Uganda: Bobi Wine arrested during rally, his office says
Ugandan opposition leader Bobi Wine was arrested in the capital Kampala on Monday as he took part in a peaceful protest, his office reported on his Twitter.
The singer, lawmaker and presidential contender had called for protests following a crackdown on his supporters and aides.
"...He led MPs and other leaders in a peaceful protest against the abduction, torture and murder of his supporters. The protest was taking place at City Square, Kampala," Wine's office said.
Security forces then reportedly surrounded Wine's house after police took him there following the arrest.
Local media reported that authorities accused Wine of attempting to demolish President Yoweri Museveni's government through leading violent protests. But Wine said he had led peaceful rallies.
Why is Bobi Wine protesting?
Footage circulated by local media showed the moment of Wine's arrest while he held a poster saying "bring back our people."
Last week, Wine said it had been 70 days since authorities arrested all of his campaign team members in Kalangala, Central Uganda.
He reported that thousands of his supporters were in arbitrary detention, calling for their release.
The presidential challenger was under house arrest in January as he contested the election outcome. A court later ruled against his arrest.
Wine said he presented evidence that the election was fraudulent after President Museveni, who has been in power since 1985, was declared the winner.

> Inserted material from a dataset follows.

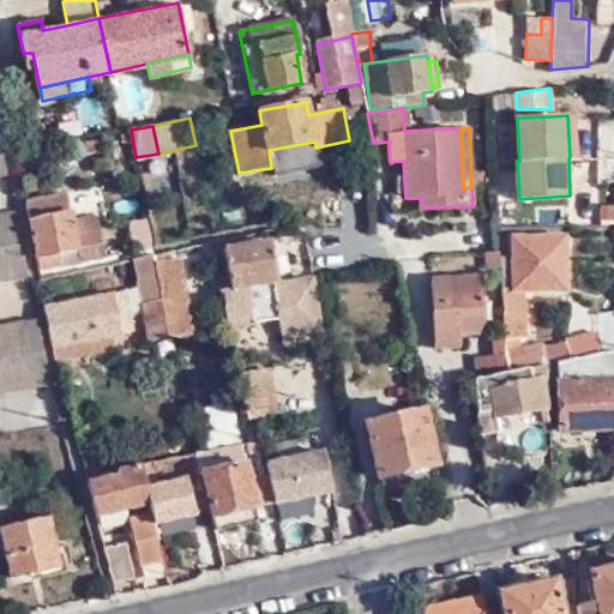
[(110,134),(77,142),(79,155),(113,148),(110,134)]
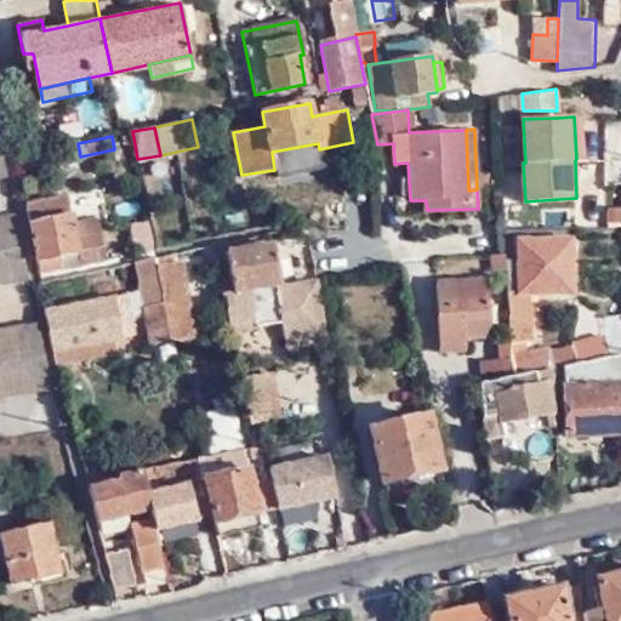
[(64,195),(24,203),(39,273),(106,260),(100,232),(91,233),(73,237),(72,231),(64,195)]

What was the election outcome?
Museveni won the January 14 elections with 58% of the vote and 35% for Wine, according to final results announced by the electoral commission.
After the election results were announced, security forces surrounded Wine's house to prevent him from leading protests.
European Union election monitors reported that international observers were excluded during polling. Internet access was also restricted for days before the vote.
Uganda has never witnessed a peaceful transfer of power since gaining its independence from Britain in 1962.